▶ _WORK REQUEST_:
For every line that contains the string "Jobs", pull that line out of the material below.

▶ _SUPPLIED MATERIAL_:
========
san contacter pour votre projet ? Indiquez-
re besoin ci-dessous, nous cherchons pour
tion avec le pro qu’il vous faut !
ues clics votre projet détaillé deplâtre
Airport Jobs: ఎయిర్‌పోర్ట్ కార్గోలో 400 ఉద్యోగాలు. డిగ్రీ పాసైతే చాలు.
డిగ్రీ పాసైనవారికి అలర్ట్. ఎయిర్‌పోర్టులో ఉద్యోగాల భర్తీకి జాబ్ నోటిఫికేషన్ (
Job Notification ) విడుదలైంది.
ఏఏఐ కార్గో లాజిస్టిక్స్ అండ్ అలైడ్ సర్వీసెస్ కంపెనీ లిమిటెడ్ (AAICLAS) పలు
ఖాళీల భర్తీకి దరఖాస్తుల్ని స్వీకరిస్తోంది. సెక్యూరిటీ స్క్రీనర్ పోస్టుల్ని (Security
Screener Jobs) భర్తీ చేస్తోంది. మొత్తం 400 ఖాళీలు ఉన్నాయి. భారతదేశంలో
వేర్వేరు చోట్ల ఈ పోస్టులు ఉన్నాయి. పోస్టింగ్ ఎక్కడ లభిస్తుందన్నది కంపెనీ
========
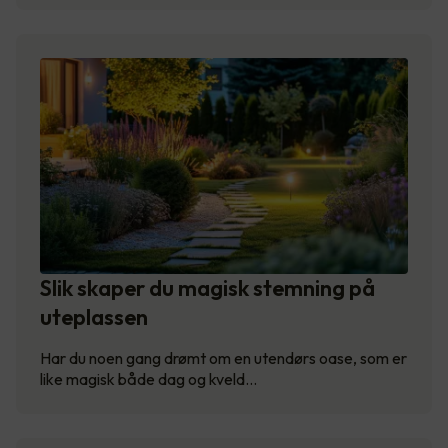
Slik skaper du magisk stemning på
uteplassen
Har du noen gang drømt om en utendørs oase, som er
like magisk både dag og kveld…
========
▶ _EXERCISE RESULT_:
Airport Jobs: ఎయిర్‌పోర్ట్ కార్గోలో 400 ఉద్యోగాలు. డిగ్రీ పాసైతే చాలు.
Screener Jobs) భర్తీ చేస్తోంది. మొత్తం 400 ఖాళీలు ఉన్నాయి. భారతదేశంలో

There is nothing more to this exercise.